The calprotectin released remains stable and is not degraded as it passes through the digestive system, allowing it to be detected in stool samples. Elevated calprotectin levels in stool indicate inflammation within the intestines. This makes it a useful biomarker for identifying inflammatory conditions like Crohn’s disease, reflecting ongoing immune activity in the gut.
Interpreting Faecal Calprotectin Test Results
Faecal calprotectin test results are typically reported in micrograms per gram (µg/g) of stool, with different ranges indicating varying degrees of intestinal inflammation. A low level, generally less than 50 µg/g, suggests no significant intestinal inflammation. Such a result often indicates a patient with Crohn’s disease is in clinical remission, meaning their disease is inactive.
Borderline or intermediate levels, ranging from 50 to 200 µg/g, can indicate mild inflammation or warrant further investigation. Healthcare providers might recommend re-testing or other diagnostic approaches. High levels, exceeding 200 µg/g, suggest active inflammation within the gastrointestinal tract. These elevated values are consistent with a Crohn’s disease flare-up, indicating increased disease activity. Reference ranges can vary between laboratories, so results should always be interpreted with a patient’s overall clinical presentation and healthcare provider’s guidance.
Role in Monitoring Crohn’s Disease Activity
The faecal calprotectin test is a valuable tool for the long-term management of Crohn’s disease, extending beyond a single measurement. Regularly monitoring calprotectin levels provides insights into disease progression and treatment effectiveness. When patients begin a new therapy, a subsequent drop in levels indicates the treatment is reducing intestinal inflammation. This objective measure helps confirm medication efficacy.

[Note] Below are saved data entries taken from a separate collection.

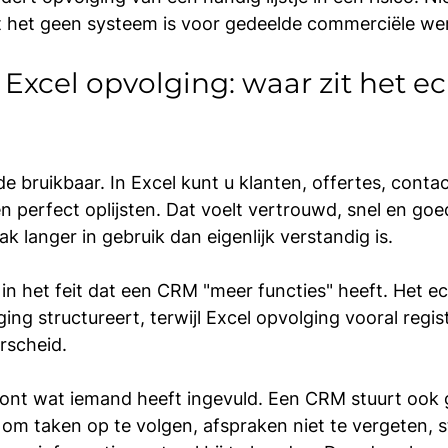
at het geen systeem is voor gedeelde commerciële we
Excel opvolging: waar zit het ec
ide bruikbaar. In Excel kunt u klanten, offertes, con
 perfect oplijsten. Dat voelt vertrouwd, snel en go
ak langer in gebruik dan eigenlijk verstandig is.
t in het feit dat een CRM "meer functies" heeft. Het ech
g structureert, terwijl Excel opvolging vooral regist
rscheid.
ont wat iemand heeft ingevuld. Een CRM stuurt ook 
om taken op te volgen, afspraken niet te vergeten, s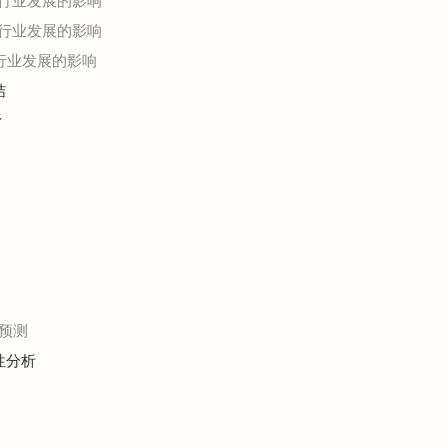
明行业发展的影响
明行业发展的影响
明行业发展的影响
结
析
预测
性分析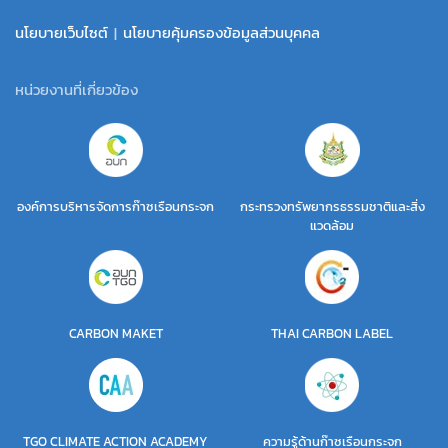
นโยบายเว็บไซต์
|
นโยบายคุ้มครองข้อมูลส่วนบุคคล
หน่วยงานที่เกี่ยวข้อง
องค์การบริหารจัดการก๊าซเรือนกระจก
กระทรวงทรัพยากรธรรมชาติและสิ่ง
แวดล้อม
CARBON MAKET
THAI CARBON LABEL
TGO CLIMATE ACTION ACADEMY
ความรู้ด้านก๊าซเรือนกระจก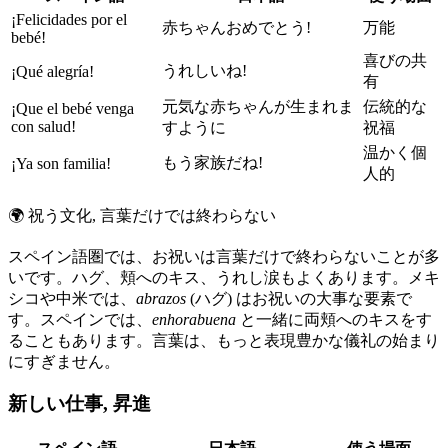
¡Felicidades por el
赤ちゃんおめでとう!
万能
bebé!
喜びの共
うれしいね!
¡Qué alegría!
有
元気な赤ちゃんが生まれま
伝統的な
¡Que el bebé venga
con salud!
すように
祝福
温かく個
もう家族だね!
¡Ya son familia!
人的
🌍
祝う文化, 言葉だけでは終わらない
スペイン語圏では、お祝いは言葉だけで終わらないことが多
いです。ハグ、頬へのキス、うれし涙もよくあります。メキ
シコや中米では、
abrazos
(ハグ) はお祝いの大事な要素で
す。スペインでは、
enhorabuena
と一緒に両頬へのキスをす
ることもあります。言葉は、もっと表現豊かな儀礼の始まり
にすぎません。
新しい仕事, 昇進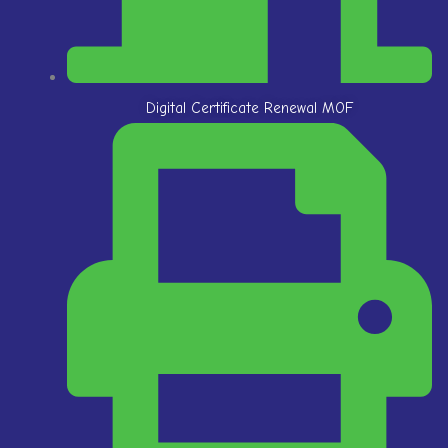
Digital Certificate Renewal MOF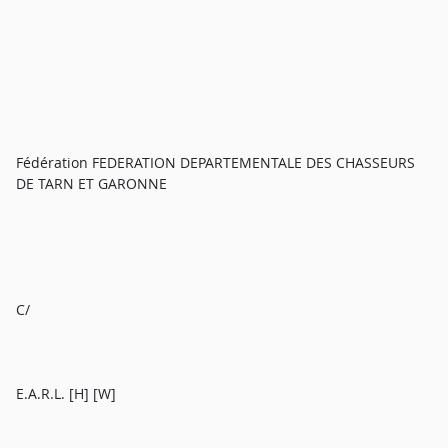
Fédération FEDERATION DEPARTEMENTALE DES CHASSEURS
DE TARN ET GARONNE
C/
E.A.R.L. [H] [W]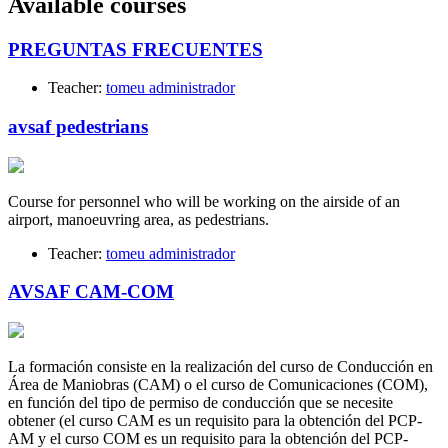
Available courses
PREGUNTAS FRECUENTES
Teacher:
tomeu administrador
avsaf pedestrians
Course for personnel who will be working on the airside of an
airport, manoeuvring area, as pedestrians.
Teacher:
tomeu administrador
AVSAF CAM-COM
La formación consiste en la realización del curso de Conducción en
Área de Maniobras (CAM) o el curso de Comunicaciones (COM),
en función del tipo de permiso de conducción que se necesite
obtener (el curso CAM es un requisito para la obtención del PCP-
AM y el curso COM es un requisito para la obtención del PCP-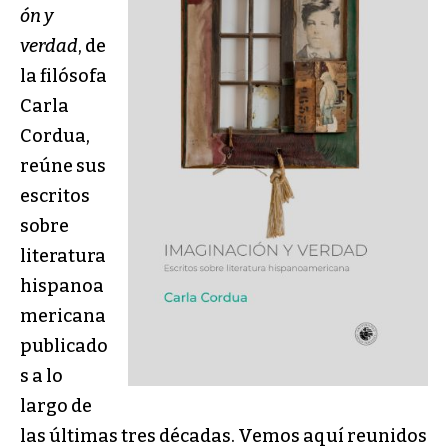
ón y
verdad
, de
la filósofa
Carla
Cordua,
reúne sus
escritos
sobre
literatura
hispanoa
mericana
publicado
s a lo
largo de
las últimas tres décadas. Vemos aquí reunidos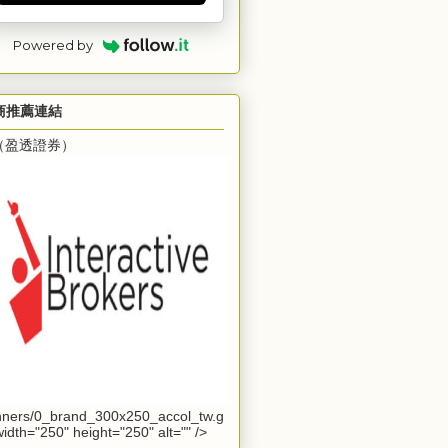
Powered by
商推薦連結
B（盈透證券）
ners/0_brand_300x250_accol_tw.g
 width="250" height="250" alt="" />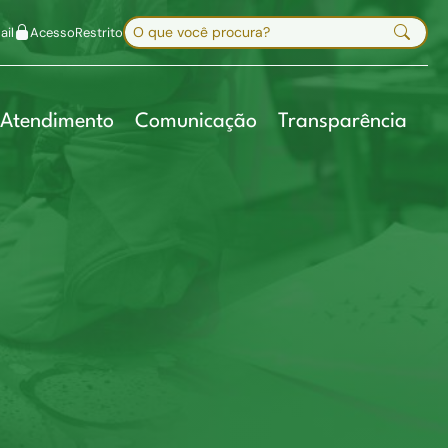
uir fonte
Mapa do site
Alt+7
Buscar no site
il
Acesso
Restrito
Digite sua busca e pressione Enter
Atendimento
Comunicação
Transparência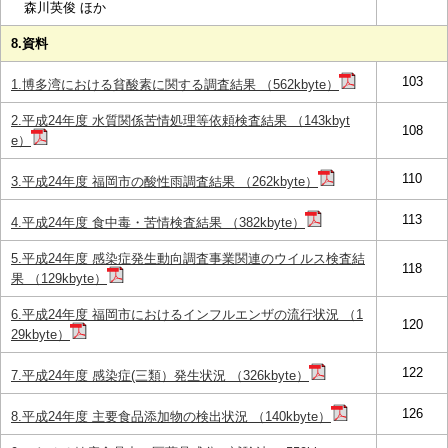
森川英俊 ほか
8.資料
103
1.博多湾における貧酸素に関する調査結果 （562kbyte）
2.平成24年度 水質関係苦情処理等依頼検査結果 （143kbyt
108
e）
110
3.平成24年度 福岡市の酸性雨調査結果 （262kbyte）
113
4.平成24年度 食中毒・苦情検査結果 （382kbyte）
5.平成24年度 感染症発生動向調査事業関連のウイルス検査結
118
果 （129kbyte）
6.平成24年度 福岡市におけるインフルエンザの流行状況 （1
120
29kbyte）
122
7.平成24年度 感染症(三類）発生状況 （326kbyte）
126
8.平成24年度 主要食品添加物の検出状況 （140kbyte）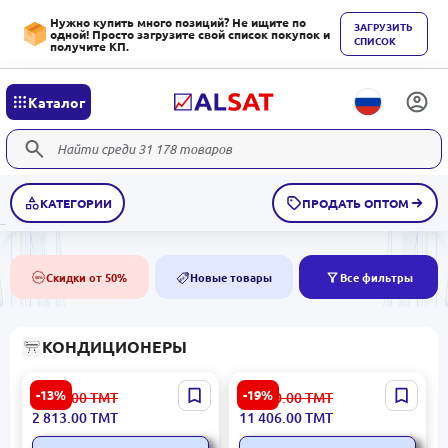
Нужно купить много позиций? Не ищите по
ЗАГРУЗИТЬ
одной! Просто загрузите свой список покупок и
СПИСОК
получите КП.
Каталог
КАТЕГОРИИ
ПРОДАТЬ ОПТОМ
Скидки от 50%
Новые товары
Все фильтры
50%
NEW
КОНДИЦИОНЕРЫ
TECHNOLUX TLWAC-07/T |
Gree 24 AFE Muse | Сплит-
-13%
-19%
3 248.00
ТМТ
14 250.00
ТМТ
Оконный кондиционер
кондиционер 24000 BTU
2 813.00
ТМТ
11 406.00
ТМТ
7000 BTU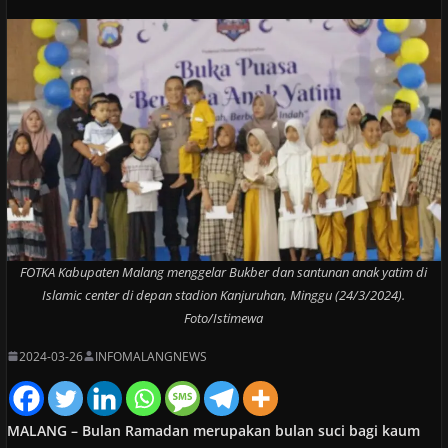
FOTKA Kabupaten Malang menggelar Bukber dan santunan anak yatim di
Islamic center di depan stadion Kanjuruhan, Minggu (24/3/2024).
Foto/Istimewa
2024-03-26
INFOMALANGNEWS
MALANG – Bulan Ramadan merupakan bulan suci bagi kaum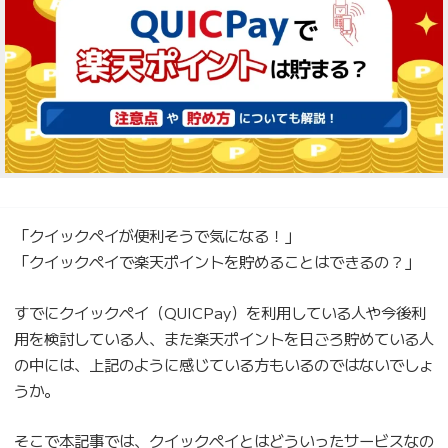
「クイックペイが便利そうで気になる！」
「クイックペイで楽天ポイントを貯めることはできるの？」
すでにクイックペイ（QUICPay）を利用している人や今後利
用を検討している人、また楽天ポイントを日ごろ貯めている人
の中には、上記のように感じている方もいるのではないでしょ
うか。
そこで本記事では、クイックペイとはどういったサービスなの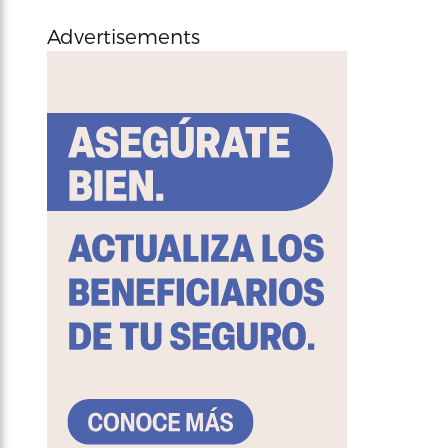
Advertisements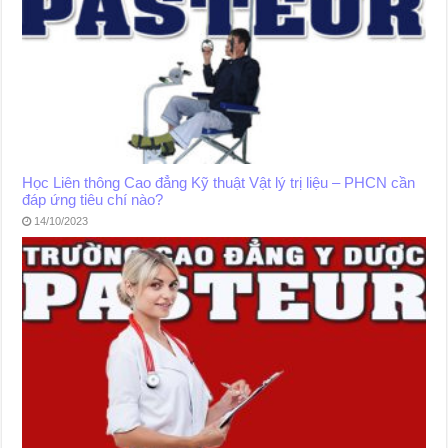
Học Liên thông Cao đẳng Kỹ thuật Vật lý trị liệu – PHCN cần
đáp ứng tiêu chí nào?
14/10/2023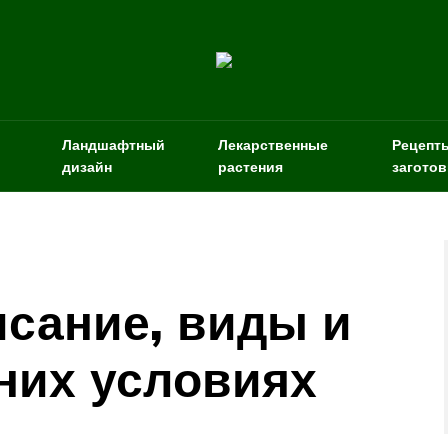
Ландшафтный
Лекарственные
Рецепт
дизайн
растения
заготов
исание, виды и
них условиях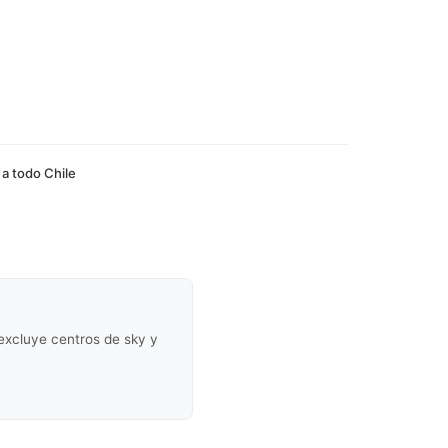
 a todo Chile
(excluye centros de sky y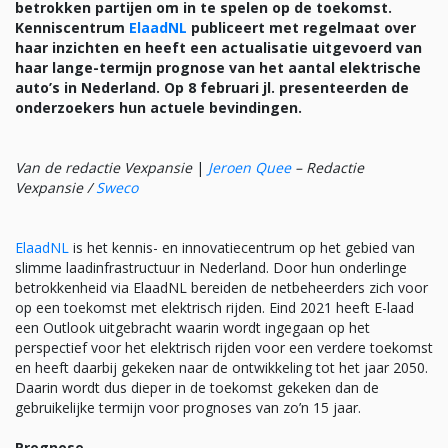
betrokken partijen om in te spelen op de toekomst.
Kenniscentrum
ElaadNL
publiceert met regelmaat over
haar inzichten en heeft een actualisatie uitgevoerd van
haar lange-termijn prognose van het aantal elektrische
auto’s in Nederland. Op 8 februari jl. presenteerden de
onderzoekers hun actuele bevindingen.
Van de redactie Vexpansie
|
Jeroen Quee
– Redactie
Vexpansie /
Sweco
ElaadNL
is het kennis- en innovatiecentrum op het gebied van
slimme laadinfrastructuur in Nederland. Door hun onderlinge
betrokkenheid via ElaadNL bereiden de netbeheerders zich voor
op een toekomst met elektrisch rijden. Eind 2021 heeft E-laad
een Outlook uitgebracht waarin wordt ingegaan op het
perspectief voor het elektrisch rijden voor een verdere toekomst
en heeft daarbij gekeken naar de ontwikkeling tot het jaar 2050.
Daarin wordt dus dieper in de toekomst gekeken dan de
gebruikelijke termijn voor prognoses van zo’n 15 jaar.
Prognose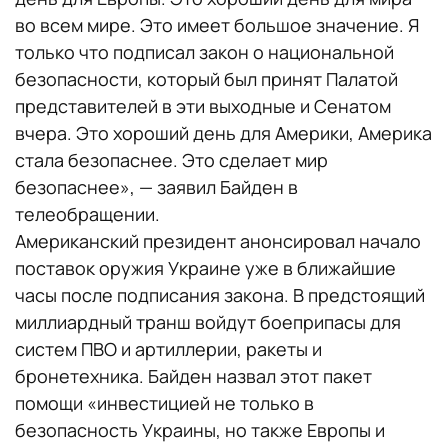
во всем мире. Это имеет большое значение. Я
только что подписал закон о национальной
безопасности, который был принят Палатой
представителей в эти выходные и Сенатом
вчера. Это хороший день для Америки, Америка
стала безопаснее. Это сделает мир
безопаснее», — заявил Байден в
телеобращении.
Американский президент анонсировал начало
поставок оружия Украине уже в ближайшие
часы после подписания закона. В предстоящий
миллиардный транш войдут боеприпасы для
систем ПВО и артиллерии, ракеты и
бронетехника. Байден назвал этот пакет
помощи «инвестицией не только в
безопасность Украины, но также Европы и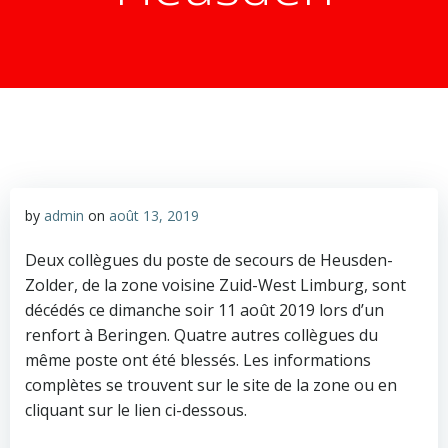
by
admin
on
août 13, 2019
Deux collègues du poste de secours de Heusden-
Zolder, de la zone voisine Zuid-West Limburg, sont
décédés ce dimanche soir 11 août 2019 lors d’un
renfort à Beringen. Quatre autres collègues du
même poste ont été blessés. Les informations
complètes se trouvent sur le site de la zone ou en
cliquant sur le lien ci-dessous.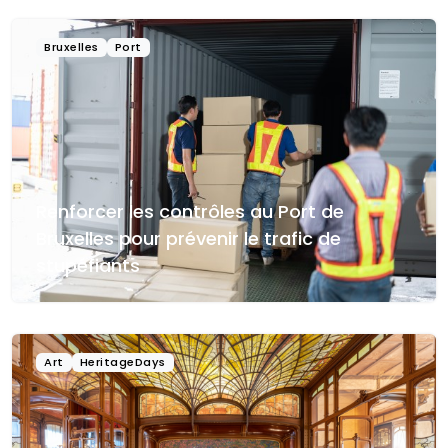
Bruxelles
Port
Renforcer les contrôles au Port de
Bruxelles pour prévenir le trafic de
stupéfiants
Art
HeritageDays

Rising calprotectin levels in a patient who may otherwise feel well can serve as an early warning sign of a disease relapse or flare-up. This allows healthcare providers to consider proactive adjustments to treatment strategies before symptoms become severe, potentially preventing complications. Consistently low faecal calprotectin levels also help confirm mucosal healing, which refers to the healing of the gut lining, a significant goal in Crohn’s management. Achieving and maintaining mucosal healing, often more reliably indicated by calprotectin than by symptoms alone, is associated with better long-term outcomes and a reduced need for surgery.
Differentiating Crohn’s from Non-Inflammatory Bowel Conditions
The faecal calprotectin test helps clinicians distinguish between inflammatory bowel diseases like Crohn’s and non-inflammatory conditions. Irritable Bowel Syndrome (IBS) presents with symptoms similar to Crohn’s, such as abdominal pain, cramping, and changes in bowel habits. However, IBS is a functional disorder that does not cause inflammation in the gastrointestinal tract.
Individuals with IBS have normal or low faecal calprotectin levels. This distinction makes the test useful for healthcare providers when evaluating patients experiencing digestive symptoms. A normal calprotectin result can help a clinician determine symptoms are unlikely to be caused by inflammatory bowel disease, potentially avoiding more invasive and costly procedures like a colonoscopy. The test therefore helps guide diagnostic pathways, ensuring appropriate and timely interventions.
Factors Influencing Calprotectin Levels
While faecal calprotectin is a reliable marker for intestinal inflammation, other factors unrelated to Crohn’s disease activity can also lead to elevated levels. Non-steroidal anti-inflammatory drugs (NSAIDs) can cause mild gut inflammation and transiently raise calprotectin levels. Gastrointestinal infections also trigger an inflammatory response that can result in elevated calprotectin.
Other forms of inflammatory bowel disease, particularly ulcerative colitis, also show high calprotectin levels. Less common causes that can elevate calprotectin include celiac disease and colorectal cancer. An elevated faecal calprotectin level should always be interpreted within the clinical context of the patient, considering all influencing factors alongside their symptoms and medical history.